In conclusion, hydrocarbonoclastic bacteria can mobilize hydrocarbons from natural sources and use the oxidized carbon atoms and introduce them into their metabolic central pathways. Those oxidized molecules enter the biotic phase of the carbon cycle and can be assimilated by primary and secondary consumers through predation or can assume them after cells' death.

== Biotechnological applications ==
Hydrocarbon-degrading bacteria have many different applications but has specially importance their role in the field of environmental microbiology.

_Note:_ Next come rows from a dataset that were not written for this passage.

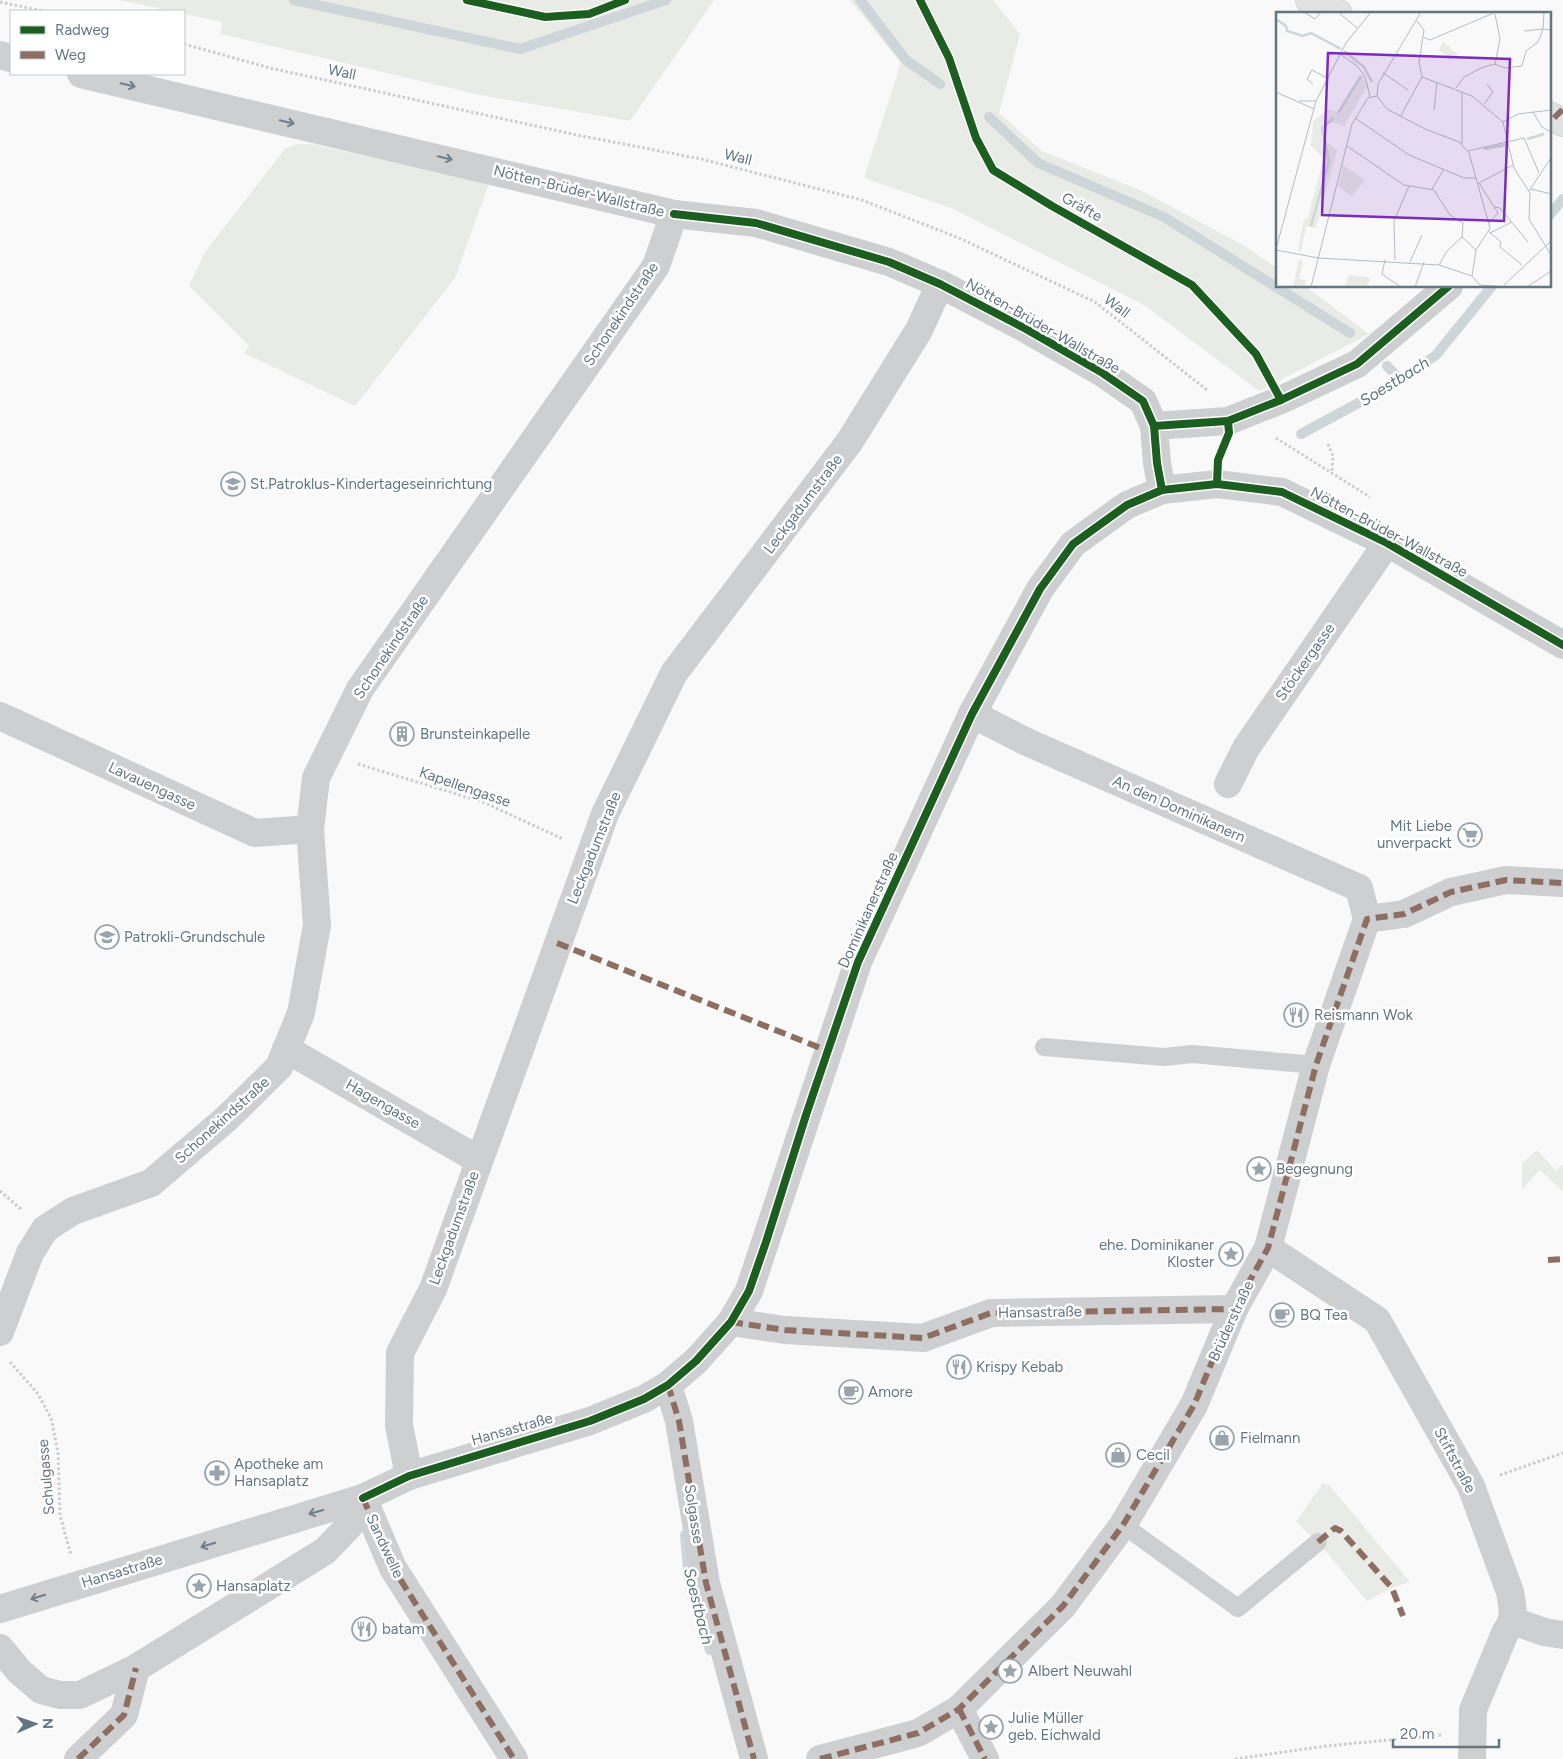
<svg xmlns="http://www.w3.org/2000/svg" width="1563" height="1759" font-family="Figtree,sans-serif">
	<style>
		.green { fill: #e8ebe6 }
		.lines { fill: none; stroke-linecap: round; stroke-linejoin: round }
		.stream { stroke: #ced6d9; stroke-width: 10 }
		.secondary-casing { stroke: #d5d6d7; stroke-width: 30 }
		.path { stroke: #cbcccd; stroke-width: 3; stroke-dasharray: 2.5 2.5; stroke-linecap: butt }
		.lane { stroke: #cecfd0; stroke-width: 18 }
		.street { stroke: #cecfd0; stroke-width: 28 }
		.secondary { stroke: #e1e2e2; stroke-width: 28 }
		.quiet { stroke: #8d6e63; stroke-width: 6; stroke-dasharray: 12 6; stroke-linecap: butt }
		.cycleway-casing { stroke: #fff; stroke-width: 11 }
		.cycleway { stroke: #1b5e20; stroke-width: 8 }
		.oneway { stroke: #707f8b }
		.labels { text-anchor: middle; stroke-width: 5; stroke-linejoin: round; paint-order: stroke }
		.street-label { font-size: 15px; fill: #657683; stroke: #fff }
		.poi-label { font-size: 15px; fill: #657683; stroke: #fff; text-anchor: start }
		.water-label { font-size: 16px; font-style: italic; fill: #60757c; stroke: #fff }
		.inset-river { fill: none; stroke: #ced6d9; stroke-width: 2.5 }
		.inset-road { fill: none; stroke: #b5bdc3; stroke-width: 1 }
		.view { fill: #7b2cbf; fill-opacity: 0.15; stroke: #7b2cbf; stroke-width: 2.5 }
		.inset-edge { fill: none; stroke: #657683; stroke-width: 2.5 }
	</style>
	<rect width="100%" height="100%" fill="#f9f9f9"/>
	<g class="green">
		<polygon points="119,0 714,0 630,121 480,95 221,34 222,22 184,14 184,11 171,11"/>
		<polygon points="850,0 993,0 1020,34 999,113 1042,151 1142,191 1245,246 1277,268 1277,286 1305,286 1369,334 1259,391 1144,305 951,208 864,178 901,63"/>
		<polygon points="297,144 311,144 489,183 455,278 355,406 244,353 249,346 189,286 205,252 285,149"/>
		<polygon points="1537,1150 1556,1171 1563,1164 1563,1191 1540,1170 1522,1189 1522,1163"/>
		<polygon points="1323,1483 1329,1485 1410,1582 1392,1588 1367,1601 1318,1542 1296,1522"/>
	</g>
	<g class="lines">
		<g class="stream">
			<polyline points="294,0 520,49 666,0"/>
			<polyline points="860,0 906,60 940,84"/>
			<polyline points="989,117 1038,163 1164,217 1350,333"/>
			<polyline points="1549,216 1563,199"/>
			<polyline points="1387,366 1401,380"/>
			<polyline points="1301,434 1401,380 1436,355 1492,286"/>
			<polyline points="685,1535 689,1579 710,1650"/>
		</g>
		<g class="secondary-casing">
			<g id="secondary">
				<polyline points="1310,0 1338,14"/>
				<polyline points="1549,116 1563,122"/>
			</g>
		</g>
		<g class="path">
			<polyline points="467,0 545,17 589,14 625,0"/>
			<polyline points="920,0 949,58 976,138 993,170 1052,206 1192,285 1256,354 1265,371"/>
			<polyline points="0,2 43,11"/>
			<polyline points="184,44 270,68 572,134 701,159 862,200 959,238 1095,302 1207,390"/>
			<polyline points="1276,438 1370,497"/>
			<polyline points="1328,444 1333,456 1332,472"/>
			<polyline points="358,764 483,802 563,839"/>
			<polyline points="0,1191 21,1209"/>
			<polyline points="10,1362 38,1394 51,1418 58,1453 60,1515 71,1555"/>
			<polyline points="1500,1475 1563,1453"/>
			<polyline points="1235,1759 1326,1746 1441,1735"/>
		</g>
		<g class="lane">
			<polyline points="1044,1047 1164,1057 1192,1054 1316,1065"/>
			<polyline points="1123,1525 1238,1608 1318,1542"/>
		</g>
		<g class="street">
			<polyline points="0,55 11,58"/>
			<polyline points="81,74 674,214 756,223 889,262 940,284 1026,329 1101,372 1143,401 1154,426 1157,463 1162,490"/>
			<polyline points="1154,426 1228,421 1281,400 1357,364 1449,286"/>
			<polyline points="972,714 1027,742 1359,888 1367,919"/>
			<polyline points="0,716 255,833 310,829"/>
			<polyline points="1228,784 1246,748 1387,543"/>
			<polyline points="1367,919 1404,914 1451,892 1506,880 1563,883"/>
			<polyline points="286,1049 479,1160"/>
			<path d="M1268,1248L1377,1320L1471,1486L1510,1592C1513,1610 1516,1617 1505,1633L1473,1710L1472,1759"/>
			<polyline points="731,1322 785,1330 923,1338 991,1313 1234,1309"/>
			<polyline points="0,1332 30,1253 45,1229 73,1211 151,1183 226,1119 279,1067 301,1013 317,925 310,829 316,778 360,689 656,266 674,214"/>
			<polyline points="668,1385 679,1421 706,1583 754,1759"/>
			<polyline points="409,1476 399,1425 400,1353 433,1289 605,814 674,673 850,441 919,330 940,284"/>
			<polyline points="363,1498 393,1568 514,1759"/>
			<polyline points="0,1609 363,1498 409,1476 590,1421 644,1399 668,1385 696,1361 731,1322 749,1291 858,962 972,714 1040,589 1073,544 1127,505 1162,490 1217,484 1282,492 1387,543 1563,645"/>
			<polyline points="1513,1621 1544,1632 1563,1635"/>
			<polyline points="0,1648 19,1671 41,1690 60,1695 80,1695 136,1668 325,1551 349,1526 363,1498"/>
			<polyline points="959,1709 985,1759"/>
			<polyline points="78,1759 124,1715 136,1668"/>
			<polyline points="820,1759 918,1733 959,1709 1063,1606 1123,1525 1194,1405 1234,1309 1268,1248 1316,1065 1367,919"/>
		</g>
		<use href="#secondary" class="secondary"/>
		<g class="quiet">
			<polyline points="1554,118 1563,109"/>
			<polyline points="557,943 828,1051"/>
			<polyline points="1548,1260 1563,1259"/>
			<polyline points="731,1322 785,1330 923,1338 991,1313 1234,1309"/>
			<polyline points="668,1385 679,1421 706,1583 754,1759"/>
			<polyline points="363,1498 393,1568 514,1759"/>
			<polyline points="1318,1542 1335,1528 1341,1531 1392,1588 1403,1616"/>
			<polyline points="959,1709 985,1759"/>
			<polyline points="78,1759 124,1715 136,1668"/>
			<polyline points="820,1759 918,1733 959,1709 1063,1606 1123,1525 1194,1405 1234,1309 1268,1248 1316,1065 1367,919 1404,914 1451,892 1506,880 1563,883"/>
		</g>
		<g class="cycleway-casing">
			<g id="cycleway">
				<polyline points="467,0 545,17 589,14 625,0"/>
				<polyline points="920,0 949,58 976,138 993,170 1052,206 1192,285 1256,354 1281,400"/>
				<polyline points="674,214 756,223 889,262 940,284 1026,329 1101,372 1143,401 1154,426 1157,463 1162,490"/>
				<polyline points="1154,426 1228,421 1281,400 1357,364 1449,286"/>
				<polyline points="1217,484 1218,460 1229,433 1228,421"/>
				<polyline points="363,1498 409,1476 590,1421 644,1399 668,1385 696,1361 731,1322 749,1291 766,1242 806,1115 858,962 972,714 1040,589 1073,544 1127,505 1162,490 1217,484 1282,492 1387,543 1563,645"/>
			</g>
		</g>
		<use href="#cycleway" class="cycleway"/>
	</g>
	<defs><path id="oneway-shaft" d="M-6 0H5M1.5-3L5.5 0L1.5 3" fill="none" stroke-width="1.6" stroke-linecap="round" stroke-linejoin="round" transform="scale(1.25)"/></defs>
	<g class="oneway">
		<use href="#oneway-shaft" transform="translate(128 85) rotate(13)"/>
		<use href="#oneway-shaft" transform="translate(287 122) rotate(13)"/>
		<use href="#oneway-shaft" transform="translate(445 158) rotate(13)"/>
		<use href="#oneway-shaft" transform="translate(316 1512) rotate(164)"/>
		<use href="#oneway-shaft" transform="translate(208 1545) rotate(163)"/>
		<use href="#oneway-shaft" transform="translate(38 1597) rotate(163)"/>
	</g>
	<defs>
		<g id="school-ring" transform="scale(1.25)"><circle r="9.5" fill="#fff" stroke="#99a4ac" stroke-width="1.5"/><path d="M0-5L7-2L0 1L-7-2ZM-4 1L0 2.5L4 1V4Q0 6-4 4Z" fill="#99a4ac"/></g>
		<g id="building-ring" transform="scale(1.25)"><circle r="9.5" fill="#fff" stroke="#99a4ac" stroke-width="1.5"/><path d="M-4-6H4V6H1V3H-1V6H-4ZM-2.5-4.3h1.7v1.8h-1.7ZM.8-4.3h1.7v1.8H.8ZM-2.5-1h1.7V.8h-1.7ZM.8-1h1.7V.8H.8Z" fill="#99a4ac"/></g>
		<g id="supermarket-ring" transform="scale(1.25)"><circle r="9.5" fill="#fff" stroke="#99a4ac" stroke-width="1.5"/><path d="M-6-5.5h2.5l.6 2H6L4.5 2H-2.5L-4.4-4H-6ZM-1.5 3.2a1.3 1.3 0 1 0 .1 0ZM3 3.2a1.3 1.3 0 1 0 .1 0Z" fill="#99a4ac"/></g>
		<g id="restaurant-ring" transform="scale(1.25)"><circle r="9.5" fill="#fff" stroke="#99a4ac" stroke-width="1.5"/><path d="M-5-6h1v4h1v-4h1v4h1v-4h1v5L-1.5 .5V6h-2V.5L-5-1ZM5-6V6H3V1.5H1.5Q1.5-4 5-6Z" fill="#99a4ac"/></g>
		<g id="sight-ring" transform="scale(1.25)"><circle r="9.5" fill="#fff" stroke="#99a4ac" stroke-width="1.5"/><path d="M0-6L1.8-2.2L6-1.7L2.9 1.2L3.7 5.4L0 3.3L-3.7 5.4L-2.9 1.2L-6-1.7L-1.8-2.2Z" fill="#99a4ac"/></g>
		<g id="cafe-ring" transform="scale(1.25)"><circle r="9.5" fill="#fff" stroke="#99a4ac" stroke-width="1.5"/><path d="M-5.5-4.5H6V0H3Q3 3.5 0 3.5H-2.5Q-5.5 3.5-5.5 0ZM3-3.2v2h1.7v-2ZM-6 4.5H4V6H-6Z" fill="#99a4ac"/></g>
		<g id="shop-ring" transform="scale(1.25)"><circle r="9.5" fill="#fff" stroke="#99a4ac" stroke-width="1.5"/><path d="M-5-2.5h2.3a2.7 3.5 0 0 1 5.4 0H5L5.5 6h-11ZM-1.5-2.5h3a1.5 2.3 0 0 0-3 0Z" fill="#99a4ac"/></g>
		<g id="pharmacy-ring" transform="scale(1.25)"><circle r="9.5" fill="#fff" stroke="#99a4ac" stroke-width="1.5"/><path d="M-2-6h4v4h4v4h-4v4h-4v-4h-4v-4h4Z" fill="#99a4ac"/></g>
	</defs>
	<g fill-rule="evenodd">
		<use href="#school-ring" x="233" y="484"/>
		<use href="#building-ring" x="402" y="734"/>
		<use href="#supermarket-ring" x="1470" y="835"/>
		<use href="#school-ring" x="107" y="937"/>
		<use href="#restaurant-ring" x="1296" y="1015"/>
		<use href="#sight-ring" x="1259" y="1169"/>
		<use href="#sight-ring" x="1231" y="1254"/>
		<use href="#cafe-ring" x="1282" y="1315"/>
		<use href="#restaurant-ring" x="959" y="1367"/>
		<use href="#cafe-ring" x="851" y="1392"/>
		<use href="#shop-ring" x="1222" y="1438"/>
		<use href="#shop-ring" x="1118" y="1455"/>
		<use href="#pharmacy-ring" x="217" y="1473"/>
		<use href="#sight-ring" x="199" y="1586"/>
		<use href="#restaurant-ring" x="364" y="1629"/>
		<use href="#sight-ring" x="1010" y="1671"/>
		<use href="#sight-ring" x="991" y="1727"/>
	</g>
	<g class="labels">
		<g class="street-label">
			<text transform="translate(342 72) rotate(12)" y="5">Wall</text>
			<text transform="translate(738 157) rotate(14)" y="5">Wall</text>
			<text transform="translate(579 191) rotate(14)" y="5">Nötten-Brüder-Wallstraße</text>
			<text transform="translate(1082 207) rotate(29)" y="5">Gräfte</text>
			<text transform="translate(1117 306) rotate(37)" y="5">Wall</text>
			<text transform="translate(621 314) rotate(-56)" y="5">Schonekindstraße</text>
			<text transform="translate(1043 326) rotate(30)" y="5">Nötten-Brüder-Wallstraße</text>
			<text transform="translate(803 504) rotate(-53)" y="5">Leckgadumstraße</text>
			<text transform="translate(1389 532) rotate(28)" y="5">Nötten-Brüder-Wallstraße</text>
			<text transform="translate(391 647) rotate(-56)" y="5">Schonekindstraße</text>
			<text transform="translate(1305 662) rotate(-55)" y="5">Stöckergasse</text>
			<text transform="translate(152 786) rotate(25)" y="5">Lavauengasse</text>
			<text transform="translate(465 787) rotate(19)" y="5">Kapellengasse</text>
			<text transform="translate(1179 809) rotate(24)" y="5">An den Dominikanern</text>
			<text transform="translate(594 848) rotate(-68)" y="5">Leckgadumstraße</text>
			<text transform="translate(868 910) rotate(-66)" y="5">Dominikanerstraße</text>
			<text transform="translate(383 1104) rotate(30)" y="5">Hagengasse</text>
			<text transform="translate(222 1120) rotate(-42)" y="5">Schonekindstraße</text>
			<text transform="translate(454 1228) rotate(-70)" y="5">Leckgadumstraße</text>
			<text transform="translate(1040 1312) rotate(-1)" y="5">Hansastraße</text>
			<text transform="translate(1231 1321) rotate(-65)" y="5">Brüderstraße</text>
			<text transform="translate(512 1429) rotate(-16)" y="5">Hansastraße</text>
			<text transform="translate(1455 1460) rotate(62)" y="5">Stiftstraße</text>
			<text transform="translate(46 1477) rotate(-95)" y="5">Schulgasse</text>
			<text transform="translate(694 1514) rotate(81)" y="5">Solgasse</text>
			<text transform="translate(385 1546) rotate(65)" y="5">Sandwelle</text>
			<text transform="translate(122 1571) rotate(-17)" y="5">Hansastraße</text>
		</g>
		<g class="poi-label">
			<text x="250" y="489">St.Patroklus-Kindertageseinrichtung</text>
			<text x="420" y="739">Brunsteinkapelle</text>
			<text x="1452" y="831" text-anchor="end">Mit Liebe<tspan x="1452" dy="17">unverpackt</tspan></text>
			<text x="124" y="942">Patrokli-Grundschule</text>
			<text x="1314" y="1020">Reismann Wok</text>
			<text x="1276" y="1174">Begegnung</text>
			<text x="1214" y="1250" text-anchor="end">ehe. Dominikaner<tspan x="1214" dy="17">Kloster</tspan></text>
			<text x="1300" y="1320">BQ Tea</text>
			<text x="976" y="1372">Krispy Kebab</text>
			<text x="868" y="1397">Amore</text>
			<text x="1240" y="1443">Fielmann</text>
			<text x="1136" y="1460">Cecil</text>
			<text x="234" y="1469">Apotheke am<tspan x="234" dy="17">Hansaplatz</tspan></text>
			<text x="216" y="1591">Hansaplatz</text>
			<text x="382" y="1634">batam</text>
			<text x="1028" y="1676">Albert Neuwahl</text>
			<text x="1008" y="1723">Julie Müller<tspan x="1008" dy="17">geb. Eichwald</tspan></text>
		</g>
		<g class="water-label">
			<text transform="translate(1394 381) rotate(-32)" y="6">Soestbach</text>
			<text transform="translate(699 1606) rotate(76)" y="6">Soestbach</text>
		</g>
	</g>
	<g transform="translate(1276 12)">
		<rect width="275" height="275" fill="#f9f9f9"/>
		<path d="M167,30L175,35L173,37L181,41L182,45L179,43L172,49L173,46L163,38ZM86,62L91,74L68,114L56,110L46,117L47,128L61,138L40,216L30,214L25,239H22L28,207L31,208L48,146L35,134L37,109L53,97L61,100ZM67,153L89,168L76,184L62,174ZM23,248L27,249L23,267L30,268L29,275H17ZM73,263L91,265L95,267L90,275H68Z" fill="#e8ebe6"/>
		<path class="inset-river" d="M0,7L10,14L11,19L27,24L35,21L65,37M68,39L88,55L96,70M62,101L85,64M251,127L268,122M208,137L229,133M35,214L53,149L46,116L58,106"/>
		<path class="inset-road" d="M28,0L39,7L45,0M62,0L81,16M145,0L102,72L101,84L111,97L149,117L183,130L193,141L214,216L200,238L196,264M219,2L224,27L219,52M141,9L148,18L143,50L146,65M248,19L267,17L268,0M147,25L154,28L220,0M64,42L80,53L89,64L94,85M107,61L132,78M146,65L196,84L227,110L238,156L254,181L253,207L275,243M37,72L31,67L36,58L51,66M180,76L188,65L205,56L218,52L229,56L246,54L250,39L262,30L267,17L275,18M0,80L38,97M23,89H40M208,92L217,80L211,72M158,98L161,70M257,100L266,115L275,120M124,105L146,65M79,106L133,143L188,166H200M227,110L242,102L275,98M186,132V80M71,134L128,173L158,178L174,203L187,211L186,225L200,238M192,139L248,126L263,161M203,171L222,201L213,211M203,171L237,153M156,177L168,157M255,177L275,182M253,179L275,146M219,195L224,196L252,230M212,219L225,230L224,235L246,253M214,221L236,210M0,237L40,89L70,31L95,0M0,238L42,246L163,253L196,264L204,273L231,275M109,248L106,262L125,275M119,248L118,209L133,174M134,250L146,223M163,253L171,239L186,225M228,273L275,229M35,275L76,112L92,86L101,84M139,275L148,250M251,275L275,259"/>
		<path class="view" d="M52,41L234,47L228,209L46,203Z"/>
		<rect width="275" height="275" class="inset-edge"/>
	</g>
	<rect x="10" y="10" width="175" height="65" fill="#ffffff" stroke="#c1c8cd"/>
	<rect x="20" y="26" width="25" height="8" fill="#1b5e20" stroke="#c1c8cd"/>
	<text x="55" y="35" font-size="15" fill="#657683">Radweg</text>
	<rect x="20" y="51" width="25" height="8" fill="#8d6e63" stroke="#c1c8cd"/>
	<text x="55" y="60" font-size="15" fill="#657683">Weg</text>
	<g transform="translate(35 1724) rotate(88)" stroke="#ffffff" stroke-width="4" paint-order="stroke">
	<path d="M0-4L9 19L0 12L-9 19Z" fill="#657683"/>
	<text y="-8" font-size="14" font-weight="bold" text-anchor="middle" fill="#657683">N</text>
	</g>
	<path d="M1393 1739v8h106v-8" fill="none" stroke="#657683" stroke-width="2.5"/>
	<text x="1400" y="1739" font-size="15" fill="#657683" stroke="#ffffff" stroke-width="4" paint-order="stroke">20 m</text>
</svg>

Marine hydrocarbonoclastic bacteria are powerful tools for bioremediation, as they can degrade and convert contaminant oils because of their catabolic versatility. In that way, using biotechnology is possible accelerate the cleaning up of a contaminated site such as coastal regions and offshore after an oil spills or human activities' pollution, but also it is possible to contain and mitigate their damage. They normally bloom after an oil spill or other pollution, and because as they are very versatile metabolically, they can grow on minimal mediums. One example of this is the nitrogen-fixing and heavy oil-degrading bacterium Azospirillum oleiclasticum, which was isolated from an oil production mixture. But A. oleiclasticum is not the only strain that can grow on oil, a 2013 study discovered that there are at least 125 strains, adapted to grow on minimal medium supplemented with crude oil. The predominant bacterial detected by approaches were the Proteobacteria and the most abundant species were in genera Acinetobacter and Stenotrophomons.

They are also used in biosynthesis because they are an extraordinary archive of enzymes like mono and dioxygenases, oxidases, dehydrogenases and others. Furthermore, as they are adapted to grow in hydrocarbon-rich environments, they often synthesize characteristic compounds like polymeric storage substances of industrial interest and bio-detergents with high emulsifying activity. One example of this is the use of the oleaginous yeast Yarrowia lipolytica. As this yeast has a versatile lipid metabolism, by its combination with specific bacterial genes it can use specific enzymatic pathways to bioconvert different lipids (petroleum, alkane, vegetable oil, fatty acid), fats and oils into industrially valuable lipid-derived compounds like isoprenoid-derived compounds (carotenoids, polyenic carotenoid ester), wax esters (WE), polyhydroxyalkanoates (PHAs) and free hydroxylated fatty acids (HFAs).